__Records shown__.

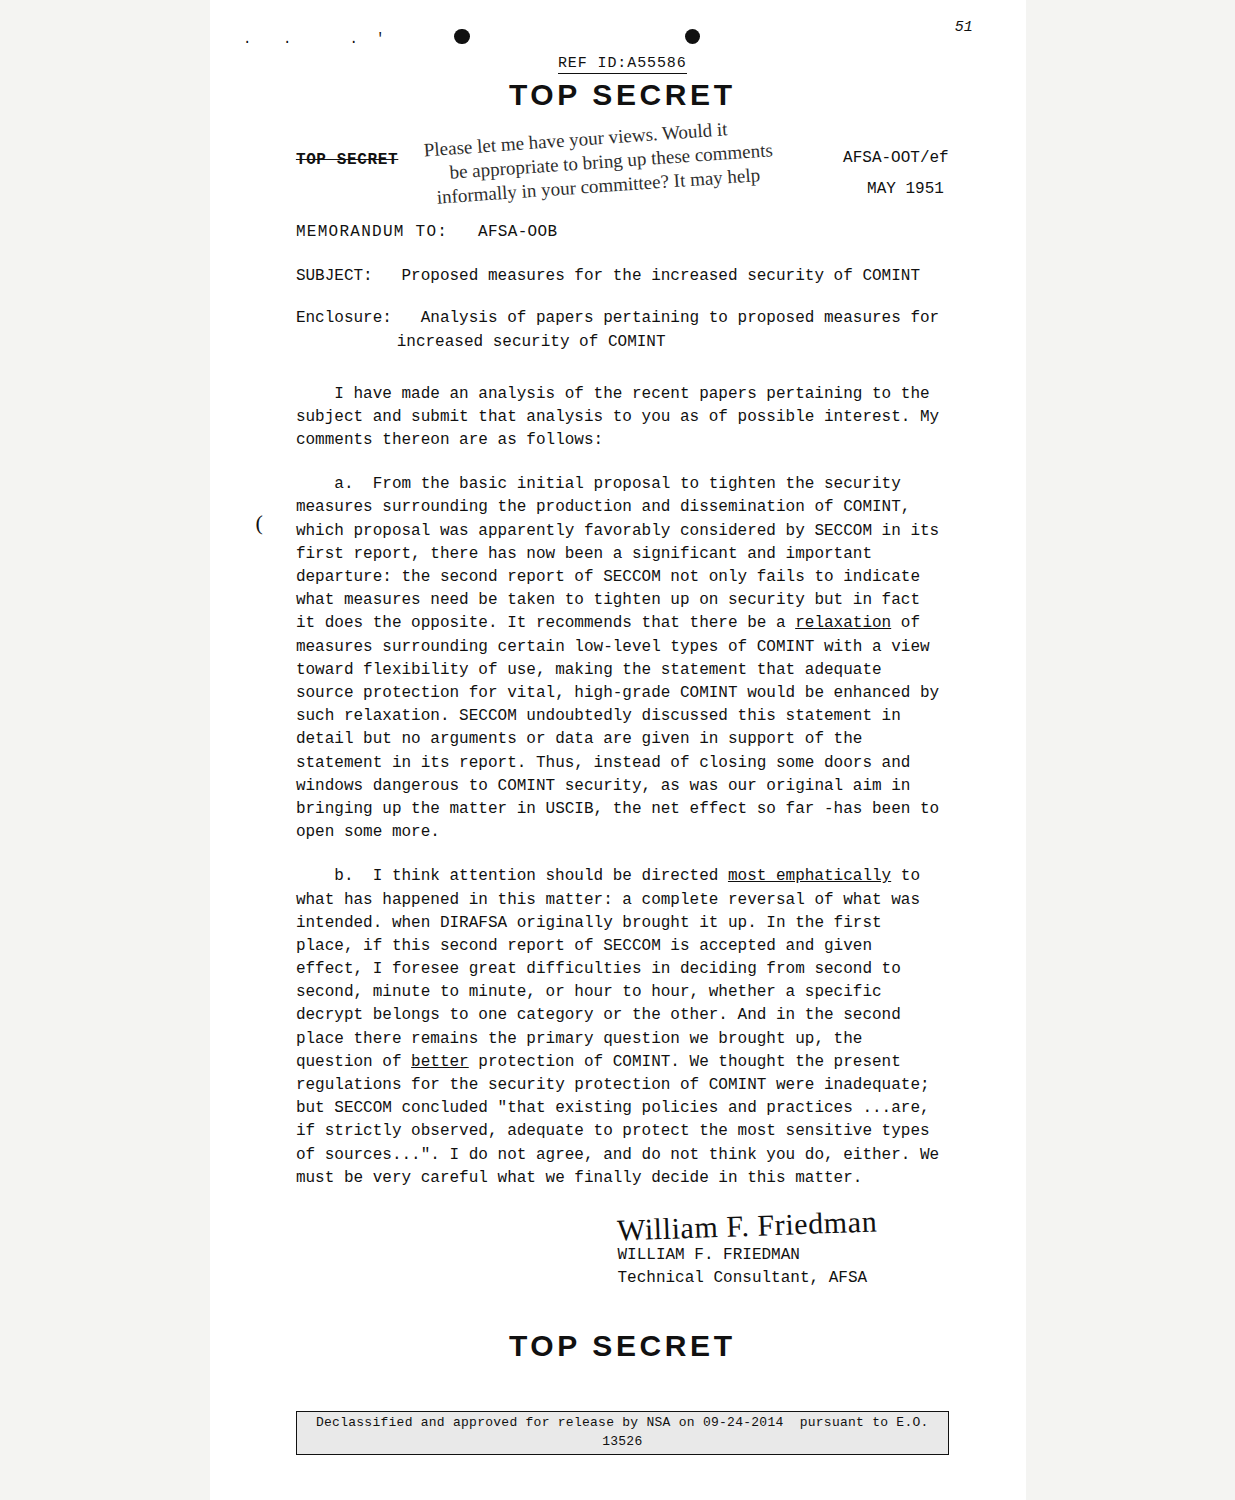51
. . . '
REF ID:A55586
TOP SECRET
TOP SECRET
Please let me have your views. Would it
be appropriate to bring up these comments
informally in your committee? It may help
AFSA-OOT/ef
MAY 1951
MEMORANDUM TO: AFSA-OOB
SUBJECT: Proposed measures for the increased security of COMINT
Enclosure: Analysis of papers pertaining to proposed measures for increased security of COMINT
I have made an analysis of the recent papers pertaining to the subject and submit that analysis to you as of possible interest. My comments thereon are as follows:
(
a. From the basic initial proposal to tighten the security measures surrounding the production and dissemination of COMINT, which proposal was apparently favorably considered by SECCOM in its first report, there has now been a significant and important departure: the second report of SECCOM not only fails to indicate what measures need be taken to tighten up on security but in fact it does the opposite. It recommends that there be a relaxation of measures surrounding certain low-level types of COMINT with a view toward flexibility of use, making the statement that adequate source protection for vital, high-grade COMINT would be enhanced by such relaxation. SECCOM undoubtedly discussed this statement in detail but no arguments or data are given in support of the statement in its report. Thus, instead of closing some doors and windows dangerous to COMINT security, as was our original aim in bringing up the matter in USCIB, the net effect so far -has been to open some more.
b. I think attention should be directed most emphatically to what has happened in this matter: a complete reversal of what was intended. when DIRAFSA originally brought it up. In the first place, if this second report of SECCOM is accepted and given effect, I foresee great difficulties in deciding from second to second, minute to minute, or hour to hour, whether a specific decrypt belongs to one category or the other. And in the second place there remains the primary question we brought up, the question of better protection of COMINT. We thought the present regulations for the security protection of COMINT were inadequate; but SECCOM concluded "that existing policies and practices ...are, if strictly observed, adequate to protect the most sensitive types of sources...". I do not agree, and do not think you do, either. We must be very careful what we finally decide in this matter.
William F. Friedman
WILLIAM F. FRIEDMAN
Technical Consultant, AFSA
TOP SECRET
Declassified and approved for release by NSA on 09-24-2014 pursuant to E.O. 13526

__Task__.
Your reply should be one number: how many lines in the records contain "papers".

__Exercise solution__.
2